Corresponding meters were also provided for gas consumed on the platform and for the flare boom.
Gas metering. The gas meter comprised a tube containing pressure and temperature gauges, a densimeter and a flow orifice. When the gas passed through the orifice, its speed rose and its pressure fell. Knowing the density and composition of the gas meant the pressure drop could be used to measure the quantity exactly.
Oil metering. A turbine flow meter was used to meter oil. Small magnets located on the outer edge of the rotor transmitted signals to sensors in the rotor housing. The latter could then measure the speed at which the rotor turned, and thereby arrive at the exact amount of liquid flowing through the meter.
Calibration. Such turbine flow meters had to be calibrated regularly to ensure accurate measurements. Known as a meter prover, this system comprised a horseshoe-shaped test loop which contained a rubber ball.
During calibration, oil was conducted through the loop and pushed the ball ahead of it. Measuring how long the ball took to complete the circuit, given that the loop’s exact volume was known, made it possible to measure oil flow accurately. These data were then compared with the pulses from the turbine flow meter.
The control room was the platform’s heart, monitoring and controlling all important processes on board.

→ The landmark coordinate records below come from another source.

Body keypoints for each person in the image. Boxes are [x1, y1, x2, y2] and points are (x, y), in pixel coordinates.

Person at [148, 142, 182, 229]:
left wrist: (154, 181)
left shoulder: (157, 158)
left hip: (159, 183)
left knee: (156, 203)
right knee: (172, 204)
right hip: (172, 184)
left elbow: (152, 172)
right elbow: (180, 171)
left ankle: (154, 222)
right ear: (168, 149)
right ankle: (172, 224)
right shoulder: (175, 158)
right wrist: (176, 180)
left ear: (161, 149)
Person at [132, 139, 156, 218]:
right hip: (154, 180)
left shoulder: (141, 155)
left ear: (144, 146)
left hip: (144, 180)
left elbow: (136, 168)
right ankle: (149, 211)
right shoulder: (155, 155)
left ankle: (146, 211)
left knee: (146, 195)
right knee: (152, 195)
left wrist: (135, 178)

Glycol regeneration: Glycol coming from the gas dehydration facility had a pressure of 1 205psig and was saturated with water and gas. After its pressure had been reduced, the gas was removed in a degassing pot.
The glycol was then filtered and heated in the regenerator to evaporate the water, and passed through pumps to reach the same pressure as the dehydration unit before being returned to it.

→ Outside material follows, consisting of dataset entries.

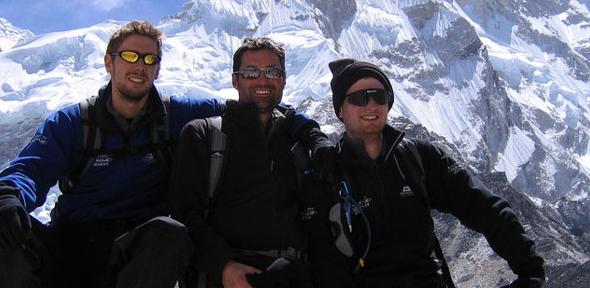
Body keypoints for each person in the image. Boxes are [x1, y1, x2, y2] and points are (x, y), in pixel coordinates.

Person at [0, 21, 323, 288]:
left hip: (137, 248)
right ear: (109, 62)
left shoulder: (175, 115)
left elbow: (256, 106)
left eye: (150, 59)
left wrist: (310, 132)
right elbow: (30, 170)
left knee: (171, 233)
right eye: (130, 55)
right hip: (68, 242)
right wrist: (9, 196)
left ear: (158, 69)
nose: (140, 66)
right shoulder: (74, 122)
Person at [308, 58, 546, 288]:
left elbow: (482, 205)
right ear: (340, 109)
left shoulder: (419, 157)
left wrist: (529, 267)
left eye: (379, 96)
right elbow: (321, 259)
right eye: (359, 98)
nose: (370, 105)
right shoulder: (328, 171)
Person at [168, 37, 329, 288]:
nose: (263, 80)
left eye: (272, 71)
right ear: (235, 80)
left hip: (293, 276)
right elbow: (184, 215)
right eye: (251, 72)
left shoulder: (296, 140)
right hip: (225, 278)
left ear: (284, 78)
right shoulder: (203, 135)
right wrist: (223, 266)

Power supply: Electricity for the platform came from the generator room, where four generating sets were driven by Kongsberg gas turbines. Two of these turbines were later removed and replaced by a diesel engine. Electric switchboards were installed in the module above the generators. The working voltage was 480V.
Gas pipeline pigging. To remove slag and water from the gas pipeline, a sphere was launched into it at 2/7 C and followed the gas flow to Ekofisk 2/4 R where removal took place.
Oil pipeline pigging. The pig in the oil pipeline had a different shape to the unit used for the gas pipeline, but otherwise functioned in the same way.
Other utilities: Other utilities on the platform included fire extinguishing and rescue systems, instrument air, chemical injection and drinking water.
Also provided were diesel and lube oils, gas lift equipment, a workshop, helideck, accommodation module, flare boom, radio communications and so forth.
This condensate field lies 11.8 kilometres west of Edda in the Greater Ekofisk area, and comprises the Gamma and Alpha deposits. The first of these was developed with a subsea production system tied back by pipeline to Edda 2/7 C.
The Tommeliten licensees were Statoil (operator) with 70.64 per cent, Fina with 20.23 per cent and Norsk Agip with 9.13 per cent. Production licence 044 was awarded in 1976, while the development came on stream in 1988.
When production ceased in 1998, Tommeliten had produced 24.4 million barrels (3.9 million standard cubic metres) of oil, 9.7 billion scm of gas and 0.6 million tonnes of natural gas liquids (NGL).
Processing equipment to separate condensate, gas and water from Tommeliten was installed on 2/7 C because the field was too small to justify its own platform. Located only a few kilometres away, 2/7 C also had spare space and capacity. Wells on Tommeliten were operated from a dedicated control room on 2/7 C.
Tommeliten’s process facility was similar to the existing plant on 2/7 C, but smaller. Output from both Tommeliten and Edda was carried in the same pipelines – one each for oil and gas – from 2/7 C to Ekofisk 2/4 R.